Texto de leitura:
------------------------------------------------------------

Lygia Fagundes Telles, uma menina com 85 anos

Com o riso aberto de quem vê o mundo com humor, a escritora paulistana Lygia Fagundes Telles vive dias agitados aos 85 anos: assiste a Ciranda de Pedra, atual novela das 18h da TV Globo inspirada em seu livro homônimo, terá sua obra-prima "As Meninas" adaptada para o teatro e prepara-se para escrever um novo romance.

Lygia Fagundes Telles não seguiu o conselho dado pela amiga Clarice Lispector para não sorrir em fotografias, “porque uma escritora sorridente não é levada a sério”. Sem menosprezar a dica de Clarice, principalmente em função do avanço feminino em diversas áreas que começava a se esboçar, Lygia desobedeceu a orientação. E esbanjando sorrisos ou em poucas fotos austeras, a escritora, com 85 anos, colhe, em vida, os aplausos normalmente concedidos aos famosos após a morte.
A atual novela das 18h, “Ciranda de Pedra”, exibida pela Rede Globo, é baseada em seu livro homônimo. No SESC Consolação, um monólogo dramático extraído do conto “A Confissão de Leontina” está em cartaz, e uma adaptação de sua obra-prima, o romance “As Meninas”, começa a ser produzida para o teatro. Para completar, foi relançado o roteiro cinematográfico Capitu, redigido em parceria com o seu segundo marido, Paulo Emílio Sales Gomes.
Dona de uma escrita límpida, amplo vocabulário e uma sutil modulação de frases, Lygia alcança sua grande conquista literária no estilo. Com naturalidade, seu texto pode ser coloquial ou mergulhar fundo para compor uma frase que lembre o século XIX ou uma locução mais poética.
Nos contos, caminha, na maior parte, para a descrição fantástica, enquanto os romances tendem para o realismo. No livro “As Meninas”, de 1973, o realismo chegou a chocar setores da sociedade, ao tratar de tortura e outras deturpações vividas por três moças no período da ditadura militar. Expôs nas personagens Lia, Lorena e Ana Clara um misto de inadequação e rejeição. O livro tornou-se um dos grandes títulos da ficção brasileira do século XX.
Com trânsito livre nas rodas sociais e de estudantes na capital paulista nos anos 40, Lygia era uma ativista cultural na Faculdade de Direito e organizava saraus com autores famosos no grêmio estudantil. Levou a São Paulo, na época, nomes como Cecília Meireles e Erico Verissimo. É uma imortal na Academia Brasileira de Letras e integrante da Academia Paulista de Letras.

------------------------------------------------------------

Bloco de dados:
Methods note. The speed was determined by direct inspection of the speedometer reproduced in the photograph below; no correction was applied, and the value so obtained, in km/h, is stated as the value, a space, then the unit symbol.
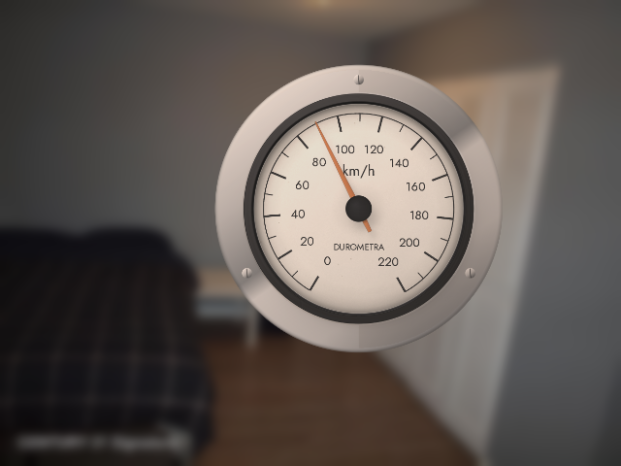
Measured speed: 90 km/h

------------------------------------------------------------

Instruções:
1: Responda com base no texto sobre Lygia Fagundes Telles:
(a) Que conselho Clarice Lispector deu a Lygia sobre fotografias?
(b) Em que ano saiu o livro "As Meninas"?
(c) Que autores Lygia levou a São Paulo nos anos 40?
2: Prolongue o texto sobre Lygia Fagundes Telles, começando logo após a última frase.

Respostas das tarefas:
1:
(a) Não sorrir em fotografias, porque uma escritora sorridente não é levada a sério.
(b) Em 1973.
(c) Cecília Meireles e Erico Verissimo.

2:
Sobre a morte, que já ceifou alguns membros familiares de intensa ligação, como o seu filho, aos 52 anos, ou seu segundo marido, Lygia diz que teve que lidar com a perda de pessoas próximas. "Há uma soma de seres que eu amei e que já se foram, mas, de um certo modo, eles ficaram um pouco em mim", afirma. "É difícil explicar com clareza, mas eu chamaria, assim, uma espécie de legado. E o fato é que me impregnei desse legado lá no indefinível que nos habita, a alma."

Principais obras
Ciranda de Pedra
- Lançado em 1954, o romance representa um marco na obra de Lygia, que o considera o seu primeiro livro maduro. É a história de Virgínia, caçula de uma família que se desfaz com a separação dos pais e, depois, a morte da mãe. Investigação psicológica do sentimento de rejeição, a obra originou duas telenovelas – uma delas em exibição atualmente.
As Meninas - História de três garotas que vivem em um pensionato de freiras enquanto cursam a universidade nos anos da ditadura militar. Na obra, Lygia demonstra todo o seu artesanato narrativo ao alternar os pontos de vista das jovens.

Seminário dos Ratos - Com 14 contos, a coletânea de 1977 traz elementos fantásticos, aproximando-se do realismo mágico. As Formigas, por exemplo, narra a história de duas jovens que encontram um caixote de ossos na pensão onde vivem.

A Disciplina do Amor - Publicado em 1980, este é talvez um dos livros mais pessoais de Lygia. Fragmentário, traz trechos de diários, crônicas, histórias curtas, anotações sobre escritores que a autora admira – do padre Vieira a Simone de Beauvoir.

Durante aquele estranho chá
- Primeiro livro de Lygia composto
somente de textos de não-ficção, esta coletânea traz matéria variada: memórias, crônicas de viagem (com destaque para o Irã), retratos de amigos e escritores como Jorge Amado, Clarice Lispector e Mário de Andrade.
Capitu - Escrito a quatro mãos com o marido, Paulo Emílio Sales Gomes, Capitu é um inteligente roteiro para uma adaptação cinematográfica de Dom Casmurro, que seria filmada em 1967 por Paulo César Saraceni. O roteiro ganhou nova edição em livro em agosto.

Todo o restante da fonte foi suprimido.